● **DIRECTIONS**:
- a) In the passage on data visualization for asset managers, which forthcoming regulations are said to emphasize transparency?
- b) Pick up the passage on data visualization for fund managers after its final sentence and keep writing it.

We’ve talked many times before about the importance of effective data visualisation. It’s crucial for demonstrating to clients the value of what asset managers do – but there are far too many cases where these visualisations are done badly. Not only do they have to be eye-catching, but they have to be utterly clear as well.
There are many situations where data visualisations are useful to fund managers beyond the fund factsheet. Think about infographics for social media channels, for example, and other marketing campaigns – sharing great data visualisations through these channels will lead to higher levels of engagement and new business leads.
The forthcoming MiFID II regulations also place emphasis on transparency – what better way to quickly and convincingly demonstrate to clients that you have their best interests at heart than a visualisation that they can instantly understand without having to perform mental aerobics?
One of the most common mistakes that can be made in using data visualisations is to think that they can replace words altogether. While it is true that a picture can tell a story of 1,000 words, many data visualisations can be very difficult to decipher if we don’t have the first clue for what it is exactly we should be looking at. And if you are trying to communicate too much in just a single image, the visualisation will become completely ineffective.
What are you trying to say?
If you are doing a great job of managing your client’s investments then you should be communicating this very clearly to them. It’s all very well to present them with a pretty picture, but without some indication of the context your meaning could be lost. Take some time to think about what you are trying to say, write it down in as few words as possible, then work these words into the visualisation. They could be as a title or footnote, but should avoid jargon and acronyms as much as possible. Limit yourself to telling just one story per visualisation.

(Pixel coordinate listings)

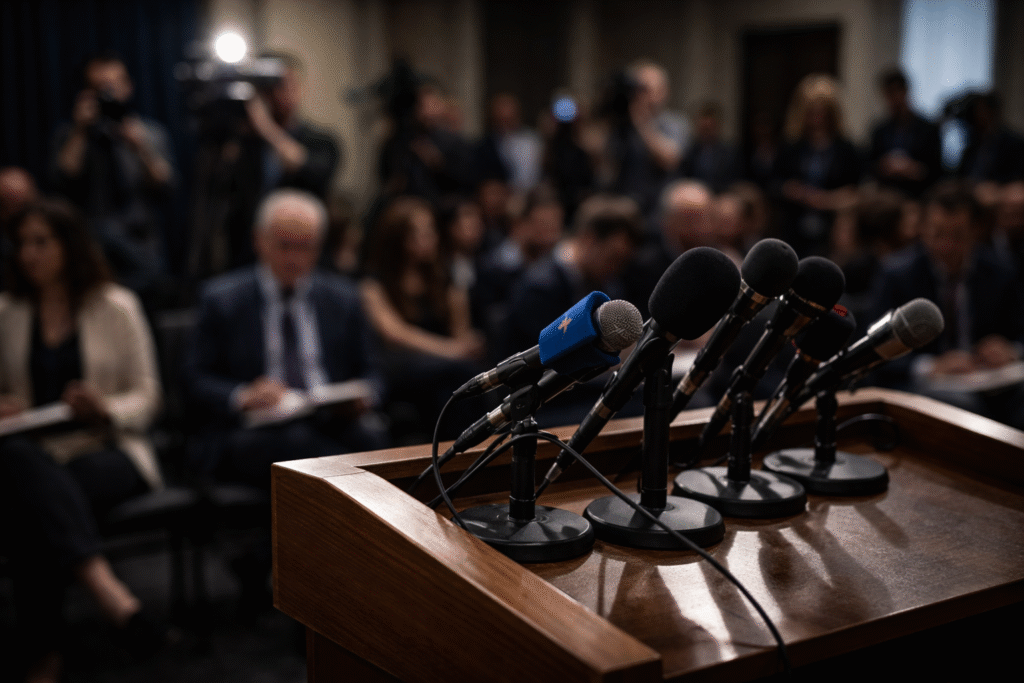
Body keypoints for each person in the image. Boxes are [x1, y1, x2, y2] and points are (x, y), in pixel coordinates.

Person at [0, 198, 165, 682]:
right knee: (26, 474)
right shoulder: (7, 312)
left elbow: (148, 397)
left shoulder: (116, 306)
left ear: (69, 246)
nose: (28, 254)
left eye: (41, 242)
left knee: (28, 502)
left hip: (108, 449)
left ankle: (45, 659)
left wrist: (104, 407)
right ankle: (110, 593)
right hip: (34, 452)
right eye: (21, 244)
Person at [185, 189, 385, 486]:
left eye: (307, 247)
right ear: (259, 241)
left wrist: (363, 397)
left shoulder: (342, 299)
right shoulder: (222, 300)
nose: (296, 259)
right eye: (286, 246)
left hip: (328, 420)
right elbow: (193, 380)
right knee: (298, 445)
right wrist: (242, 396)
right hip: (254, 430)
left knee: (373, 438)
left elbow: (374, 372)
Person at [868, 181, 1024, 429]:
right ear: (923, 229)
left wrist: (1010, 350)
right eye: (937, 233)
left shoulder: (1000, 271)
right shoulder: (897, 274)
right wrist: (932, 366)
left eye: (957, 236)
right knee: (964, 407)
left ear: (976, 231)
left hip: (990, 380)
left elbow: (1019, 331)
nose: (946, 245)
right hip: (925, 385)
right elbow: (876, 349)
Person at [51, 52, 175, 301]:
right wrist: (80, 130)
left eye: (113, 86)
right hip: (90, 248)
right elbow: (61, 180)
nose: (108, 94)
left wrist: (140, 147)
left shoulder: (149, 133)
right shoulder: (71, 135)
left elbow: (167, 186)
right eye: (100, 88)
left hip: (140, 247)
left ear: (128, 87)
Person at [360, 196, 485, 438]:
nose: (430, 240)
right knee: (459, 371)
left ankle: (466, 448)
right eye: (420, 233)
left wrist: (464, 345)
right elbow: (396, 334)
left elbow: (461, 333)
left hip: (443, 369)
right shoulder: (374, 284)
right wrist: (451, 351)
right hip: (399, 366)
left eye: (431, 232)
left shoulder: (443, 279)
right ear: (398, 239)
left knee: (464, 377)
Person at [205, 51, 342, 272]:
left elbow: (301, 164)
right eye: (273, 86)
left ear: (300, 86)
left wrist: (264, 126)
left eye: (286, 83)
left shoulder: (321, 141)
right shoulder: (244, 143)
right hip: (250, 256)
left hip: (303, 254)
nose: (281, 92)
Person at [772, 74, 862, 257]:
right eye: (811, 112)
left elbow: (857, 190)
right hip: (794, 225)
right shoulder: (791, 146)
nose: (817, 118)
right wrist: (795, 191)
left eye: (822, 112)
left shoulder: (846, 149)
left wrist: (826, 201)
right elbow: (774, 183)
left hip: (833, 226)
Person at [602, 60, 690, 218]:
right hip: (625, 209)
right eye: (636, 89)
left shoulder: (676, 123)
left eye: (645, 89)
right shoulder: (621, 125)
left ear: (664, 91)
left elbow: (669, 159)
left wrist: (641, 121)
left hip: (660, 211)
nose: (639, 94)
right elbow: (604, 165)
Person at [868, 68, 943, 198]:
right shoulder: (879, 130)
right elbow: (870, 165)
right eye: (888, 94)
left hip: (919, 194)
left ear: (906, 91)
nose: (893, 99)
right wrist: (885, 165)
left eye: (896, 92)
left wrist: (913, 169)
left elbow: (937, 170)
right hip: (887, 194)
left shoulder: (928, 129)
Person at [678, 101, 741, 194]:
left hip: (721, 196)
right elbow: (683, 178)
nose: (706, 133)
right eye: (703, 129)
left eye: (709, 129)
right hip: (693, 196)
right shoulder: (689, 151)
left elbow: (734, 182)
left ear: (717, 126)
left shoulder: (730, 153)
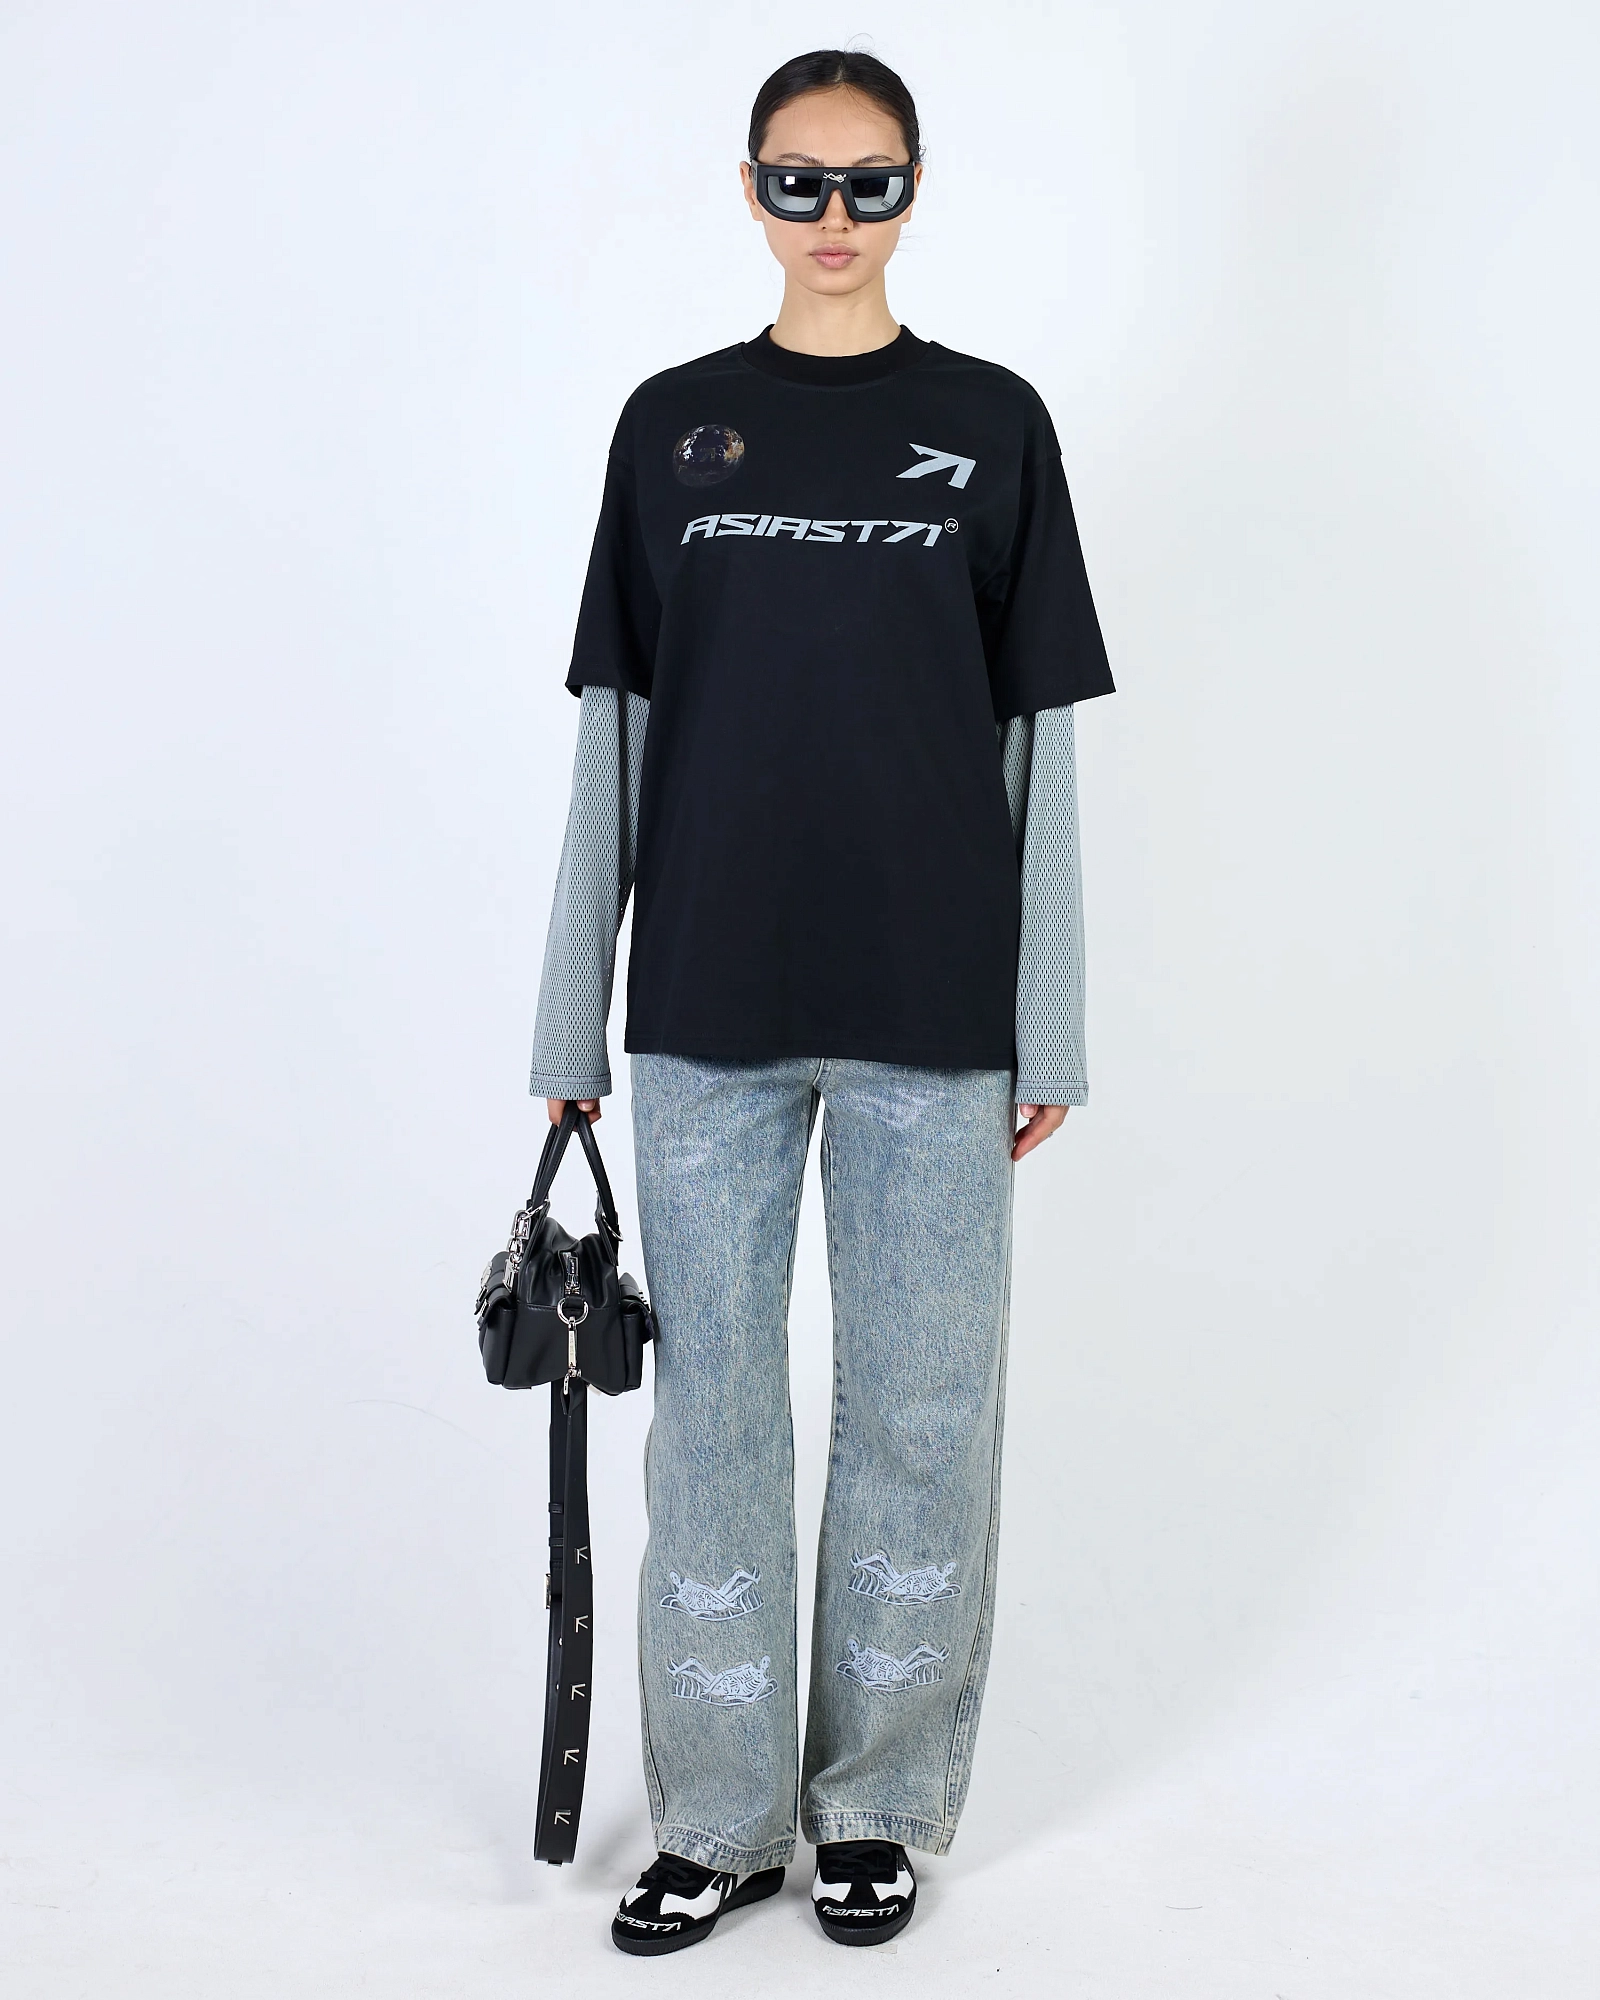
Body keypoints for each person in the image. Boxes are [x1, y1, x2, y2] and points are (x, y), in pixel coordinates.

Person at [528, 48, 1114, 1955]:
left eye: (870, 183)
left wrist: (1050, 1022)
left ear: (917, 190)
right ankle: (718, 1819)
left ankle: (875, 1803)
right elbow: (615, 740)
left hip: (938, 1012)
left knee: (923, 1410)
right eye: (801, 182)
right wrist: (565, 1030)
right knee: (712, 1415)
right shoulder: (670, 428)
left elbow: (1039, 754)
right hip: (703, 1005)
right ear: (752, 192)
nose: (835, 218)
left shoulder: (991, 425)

● **YOUR RESPONSES**:
- a) The MiFID II regulations.

- b)
While you might be keen to keep the clean curves and pretty patterns in your visualisation front-and-centre, don’t discount using annotations. Small text bubbles – but not too small, they have to be readable – should be added to bring the viewer’s attention to the key trends or events depicted.
Of course, there are other key principles in data visualisation that you need to get right. These include:
Use the right tool
There are a variety of online tools that can help you create data visualisations, so make sure you’re using one that suits your purpose. Whether you need to clean the data, import data from a number of different sources, create tables and charts or more comprehensive dashboards, there are plenty of choice around. There’s a great list of some free tools here, but if you’re creating visualisations on a regular basis then do your due diligence and look at making an investment in a platform that fits your needs. Ensure you take some time to learn how to use it properly too, in order to get the best results.
Choose the best format
Another common mistake in data visualisation is choosing the wrong format in which to display data – using a bar chart when a line graph would be more appropriate, for example. This is fairly basic stuff, but could leave you looking very unprofessional if you don’t get it right.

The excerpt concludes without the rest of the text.